Bei ihren eigenen Worten kam ihr der Junge aus dem Studentenheim in den Sinn. Wieso habe ich sein Lächeln nicht durchschaut? An Moth gewandt, sagte sie: »Im College. An der Medizinischen Fakultät. Und zwar aus dem einfachen Grund, weil wir in Eds späteren Lebensabschnitten niemanden finden konnten, der einen mörderischen Hass auf ihn hatte, außer vielleicht seine Ex, aber die scheint mir zu sehr von Gucci in Beschlag genommen, um sich die Zeit zu nehmen.«

Moth lachte. »Wo du recht hast, hast du recht.«

Er überlegte. »Adams House«, sagte er. »Adams House in Harvard, da hat er sein Erststudium abgeschlossen.

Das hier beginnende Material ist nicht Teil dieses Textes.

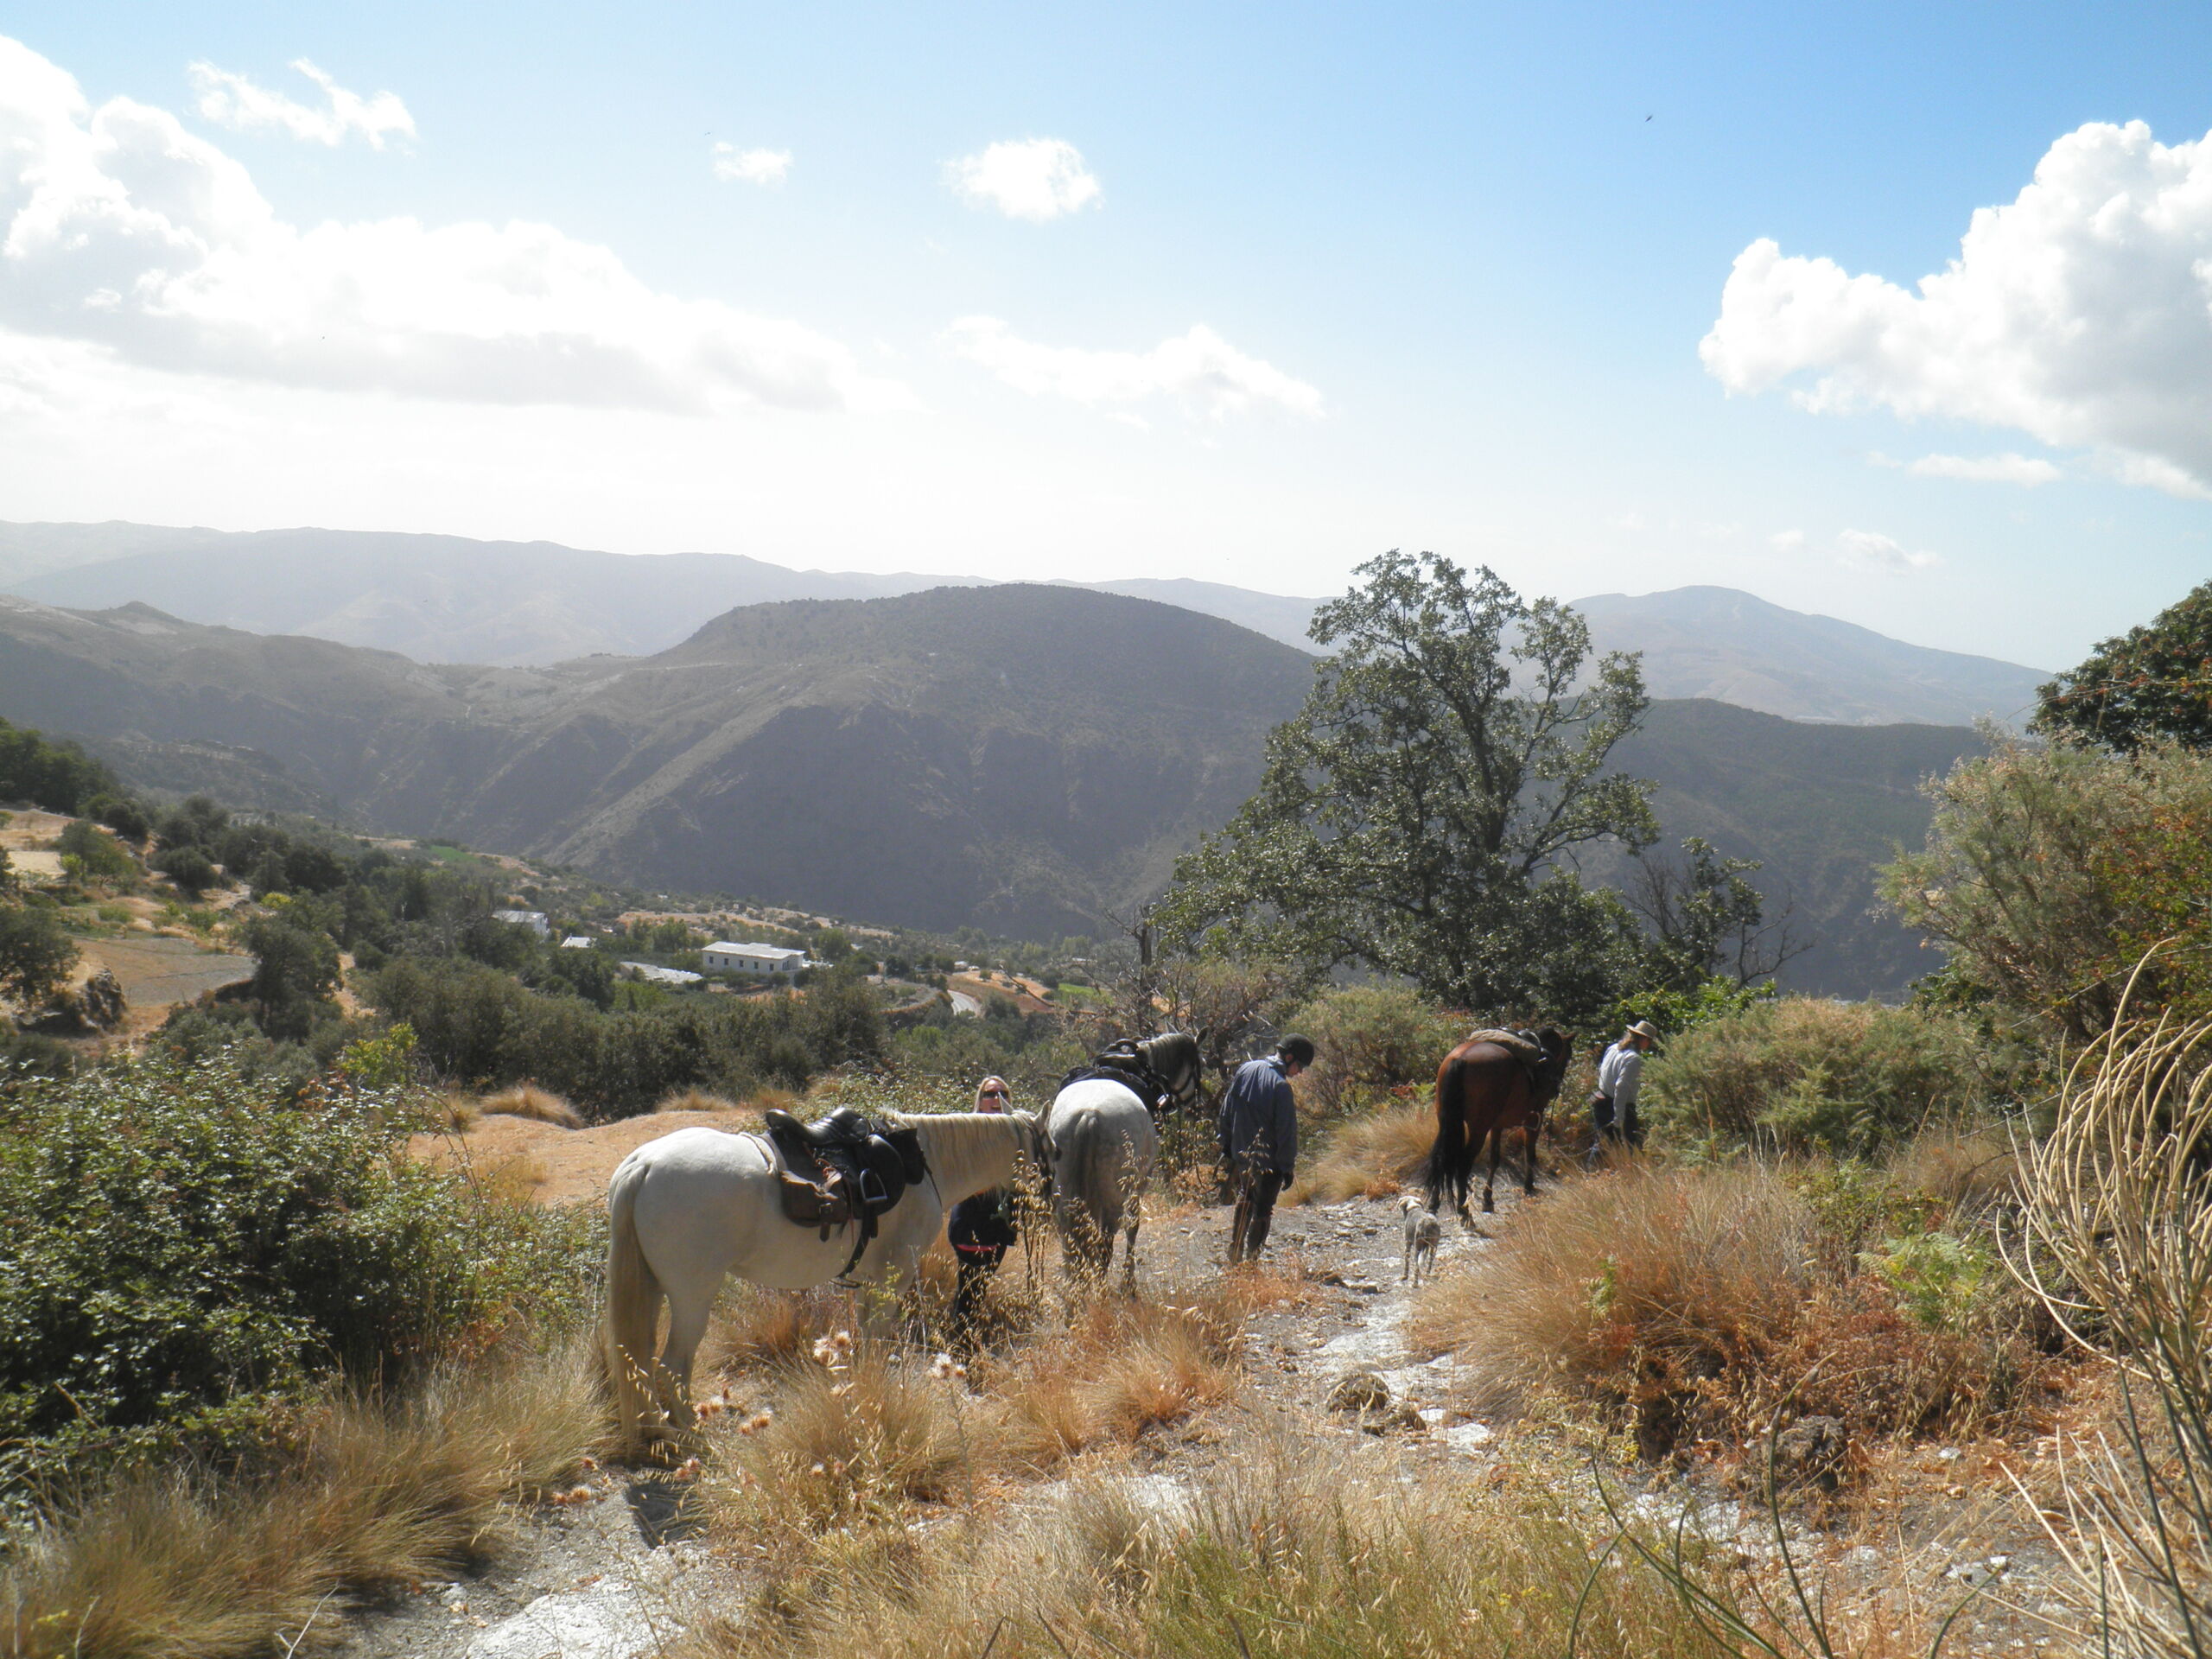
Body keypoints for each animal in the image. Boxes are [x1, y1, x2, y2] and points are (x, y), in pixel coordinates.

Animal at [601, 1119, 1039, 1451]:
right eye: (1046, 1149)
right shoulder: (895, 1278)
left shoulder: (869, 1282)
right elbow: (877, 1340)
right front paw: (876, 1393)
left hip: (652, 1288)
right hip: (692, 1297)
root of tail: (643, 1164)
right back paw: (690, 1437)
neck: (924, 1166)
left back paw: (659, 1430)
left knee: (638, 1361)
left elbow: (866, 1338)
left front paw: (862, 1387)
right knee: (672, 1366)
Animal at [1424, 1026, 1583, 1221]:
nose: (1556, 1086)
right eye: (1568, 1057)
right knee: (1462, 1164)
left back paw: (1434, 1203)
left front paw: (1488, 1199)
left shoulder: (1496, 1126)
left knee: (1440, 1157)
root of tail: (1460, 1060)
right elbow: (1530, 1154)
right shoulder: (1534, 1119)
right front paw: (1528, 1186)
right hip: (1478, 1129)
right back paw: (1464, 1210)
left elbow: (1494, 1159)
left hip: (1447, 1122)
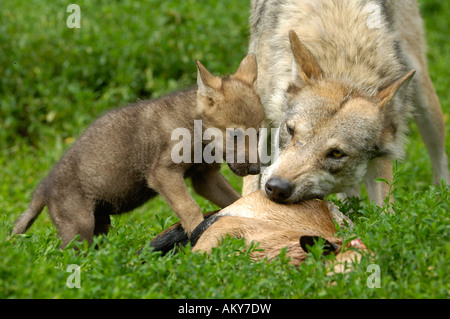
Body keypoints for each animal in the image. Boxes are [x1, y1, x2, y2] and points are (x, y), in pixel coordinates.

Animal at [12, 55, 266, 248]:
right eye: (235, 135)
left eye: (258, 133)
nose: (256, 169)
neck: (195, 129)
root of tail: (43, 187)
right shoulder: (163, 174)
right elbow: (191, 209)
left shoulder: (205, 178)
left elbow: (236, 201)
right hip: (79, 226)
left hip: (100, 223)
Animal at [244, 0, 448, 206]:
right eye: (290, 130)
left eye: (336, 153)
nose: (277, 188)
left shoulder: (380, 160)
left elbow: (383, 210)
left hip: (423, 93)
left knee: (440, 158)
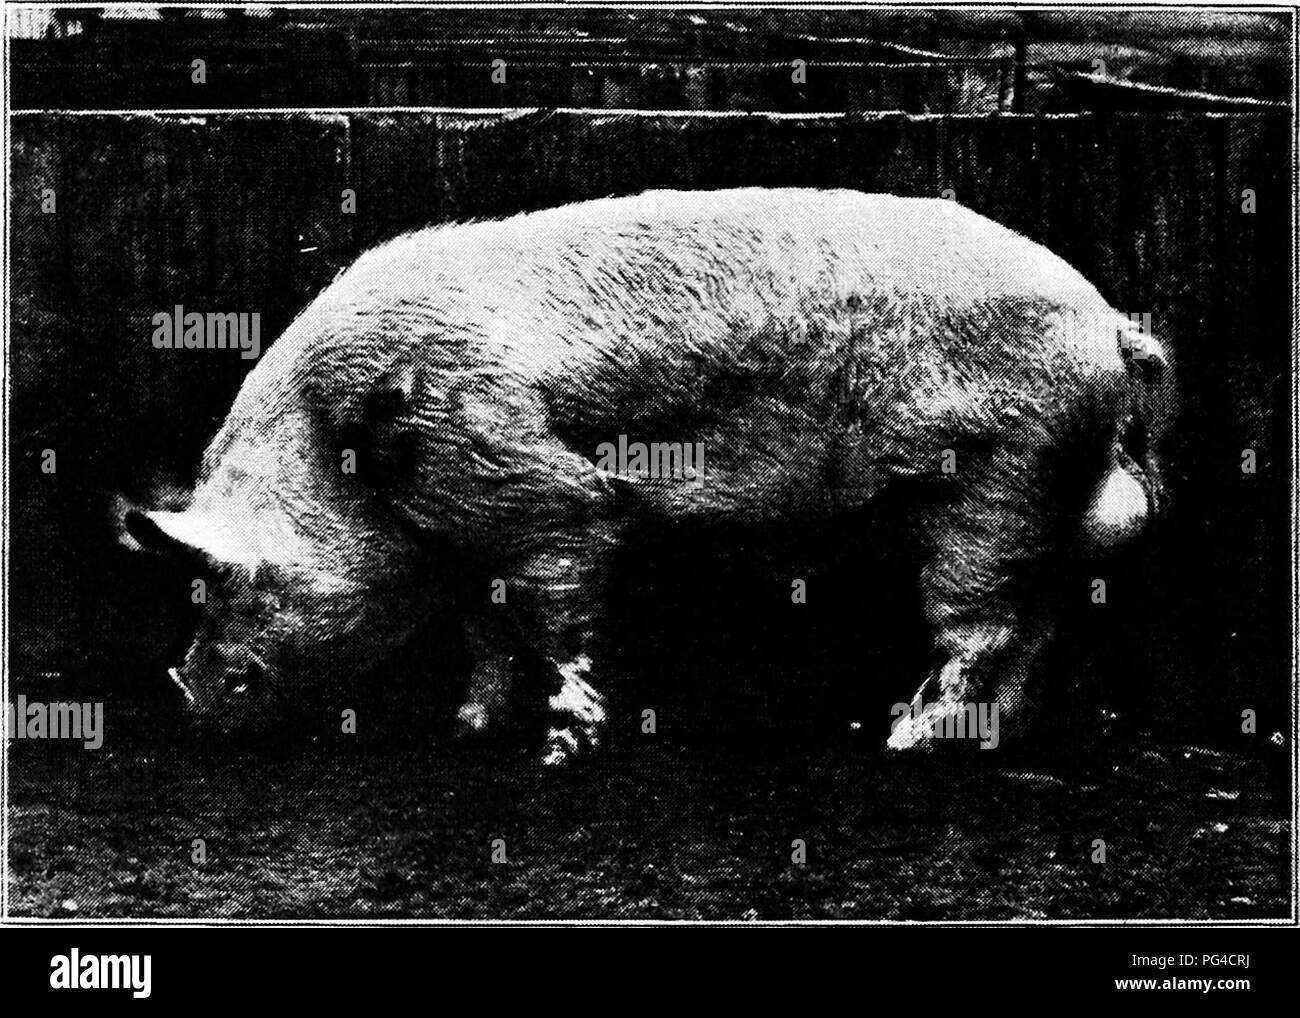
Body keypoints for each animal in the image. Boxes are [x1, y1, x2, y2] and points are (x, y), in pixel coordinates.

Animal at [126, 188, 1175, 764]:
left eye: (236, 577)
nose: (187, 698)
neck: (353, 450)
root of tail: (1111, 327)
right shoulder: (465, 538)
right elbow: (485, 637)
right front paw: (467, 731)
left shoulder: (538, 493)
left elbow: (558, 615)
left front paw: (559, 754)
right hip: (1034, 497)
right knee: (1035, 623)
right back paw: (982, 741)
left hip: (993, 486)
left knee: (982, 626)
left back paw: (904, 741)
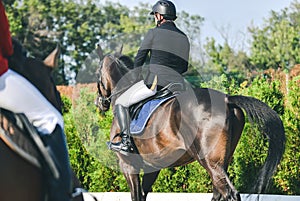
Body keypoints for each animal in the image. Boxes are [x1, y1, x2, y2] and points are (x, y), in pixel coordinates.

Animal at [94, 45, 286, 201]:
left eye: (96, 73)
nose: (99, 103)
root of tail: (227, 99)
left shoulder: (128, 165)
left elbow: (136, 196)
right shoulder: (153, 166)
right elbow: (142, 195)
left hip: (209, 161)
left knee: (229, 193)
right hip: (221, 161)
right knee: (218, 193)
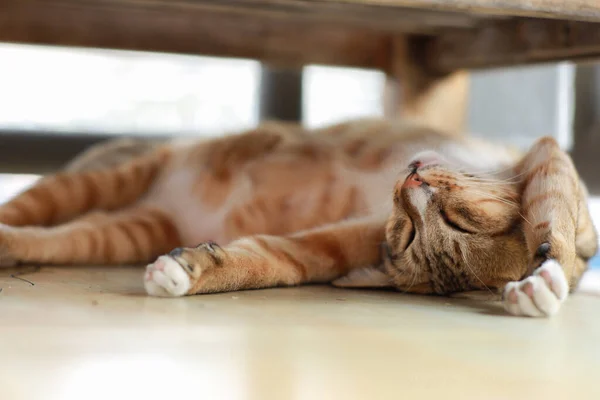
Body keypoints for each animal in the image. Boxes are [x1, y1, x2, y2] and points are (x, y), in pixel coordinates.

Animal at [1, 117, 596, 318]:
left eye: (409, 233)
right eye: (462, 219)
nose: (410, 184)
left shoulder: (340, 241)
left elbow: (275, 260)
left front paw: (186, 273)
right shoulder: (547, 156)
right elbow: (557, 226)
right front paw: (545, 279)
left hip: (128, 229)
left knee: (56, 237)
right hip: (115, 175)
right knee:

In dem Studentenheim hatte er zwei Mitbewohner. Vielleicht rufen wir mal bei denen an. Aber beim Stichwort Medizinstudium kommt mir gerade ein Gedanke ...«

Für einen Moment versagte ihm die Stimme, dann hatte er sich wieder gefasst. »Wäre eine Überlegung wert«, sagte er. »Gib mir ein bisschen Zeit, ich glaube, ich hab da eine Idee.« Andy Candy sah ihn neugierig von der Seite an. Plötzlich saß er kerzengerade auf der Parkbank und schlug sich mit der rechten Faust in die linke Hand.